Amahl S. Azwar
The Jakarta Post
Publication Date : 05-07-2013
In a move to attract more investors into the upstream sector, Indonesia planned to give oil and gas companies a bigger share of upcoming production-sharing contracts (PSC), a top official has said.
Upstream oil and gas regulatory special task force SKKMigas head Rudi Rubiandini said on Thursday that the upstream regulator would soon submit the new scheme to the government pending further internal discussions on the details.
“While there are many ways to create an encouraging investment climate, the [new production-sharing scheme] can be the tool to introduce a better climate and encourage more major players to return to Indonesia,” he said in an interview.
As stipulated in the 2001 Oil and Gas Law, the split between the central government and oil and gas contractors is 85 per cent and 15 per cent, respectively, for oil production, and 70 per cent and 30 per cent for natural gas.
Currently, Indonesia produces 830,000 barrels per day (bpd) of crude oil, of which 30 per cent to 40 per cent is exported. This production volume is much lower than peak production of 1.6 million bpd in 1995, due to aging fields.
With its current oil consumption of around 1.36 million bpd, the country faces a tough job to meet domestic demand for fuel. Indonesia quit the Organisation of the Petroleum Exporting Countries (OPEC) in 2008 after becoming a net oil importer.
Rudi, previously the deputy energy and mineral resources minister, said a larger share for oil and gas contractors would lure more investors to Indonesia and eventually boost exploration activities to find more, profitable hydrocarbon resources.
Of the expected US$26.2 billion investment in the upstream oil and gas sector this year, only around 10 per cent or $2.7 billion will be spent by contractors on exploration to find new reserves.
The remaining investment will be allocated to maintenance and exploitation activities.
However, according to Rudi, the recommendation would need endorsement from the Energy and Mineral Resources Ministry as well as the Finance Ministry, citing that the scheme would lessen the state’s revenue from the sector.
The oil and gas sector contributes 7 per cent to Indonesia’s gross domestic product (GDP), more than 25 per cent to state revenues plus $16 billion of direct investment per year, according to data from the Indonesian Petroleum Association (IPA).
Separately, Finance Ministry fiscal agency head Bambang Brodjonegoro said other incentives besides revising the production split needed to be studied.
“We need to consider current trends, practices implemented by other countries as well as state sovereignty,” he said.
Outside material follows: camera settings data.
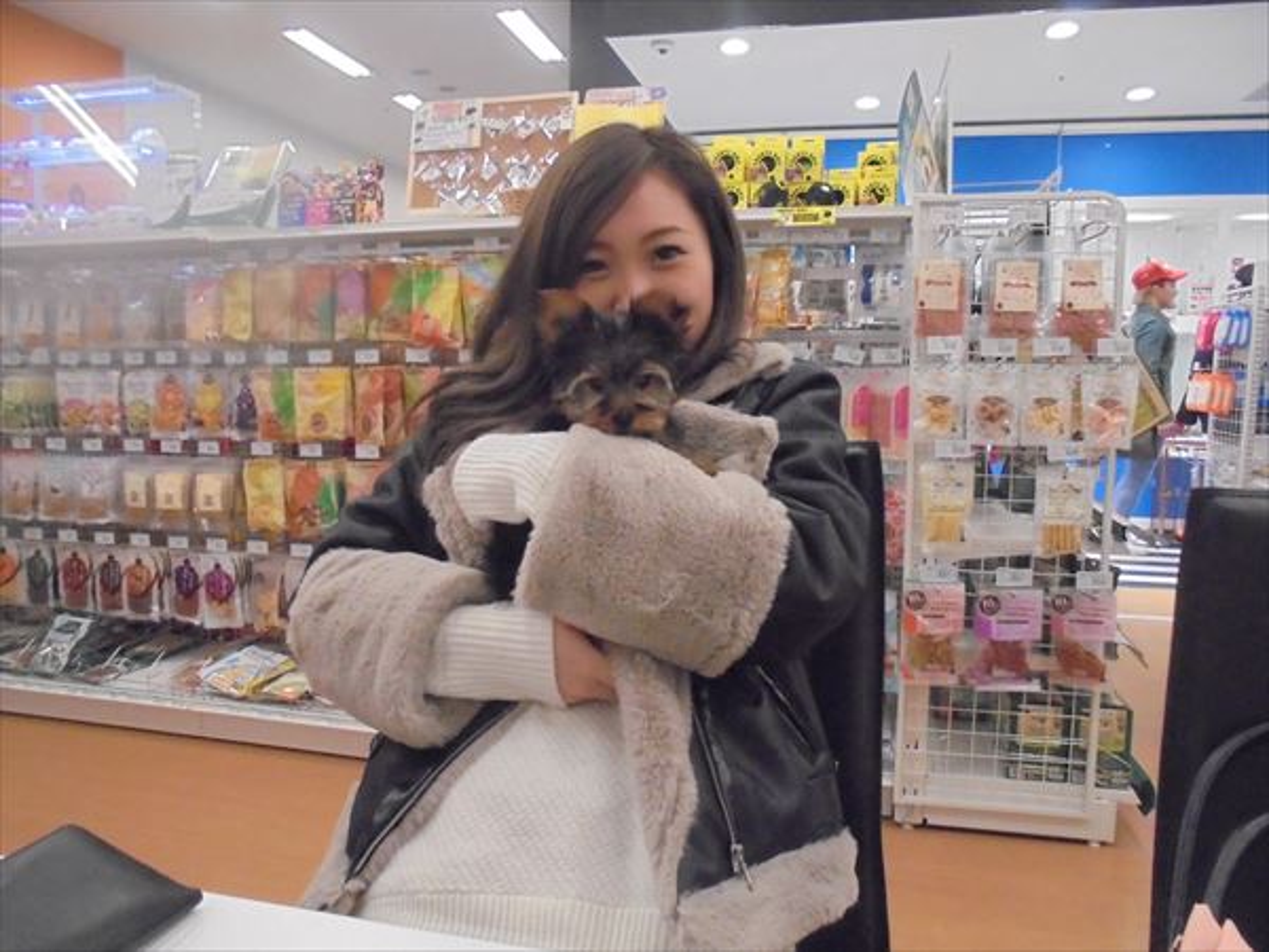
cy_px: 476
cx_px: 634
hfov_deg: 67.3
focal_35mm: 26
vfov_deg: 53.1
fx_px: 953
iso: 800
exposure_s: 1/80
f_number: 3.5
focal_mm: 4.6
It is not the first time the government has mulled a plan to give oil and gas companies a bigger slice of the pie.
In 2004, under the leadership of president Megawati Soekarnoputri, there was a plan to revise the production split between the government and oil and gas contractors, but the plan was never implemented.
At the time, then energy minister Purnomo Yusgiantoro, now defence minister, proposed that the production split for oil be changed to 80:20 or 75:25 from 85:15, and the split for gas to 60:40 or 55:45 from 70:30.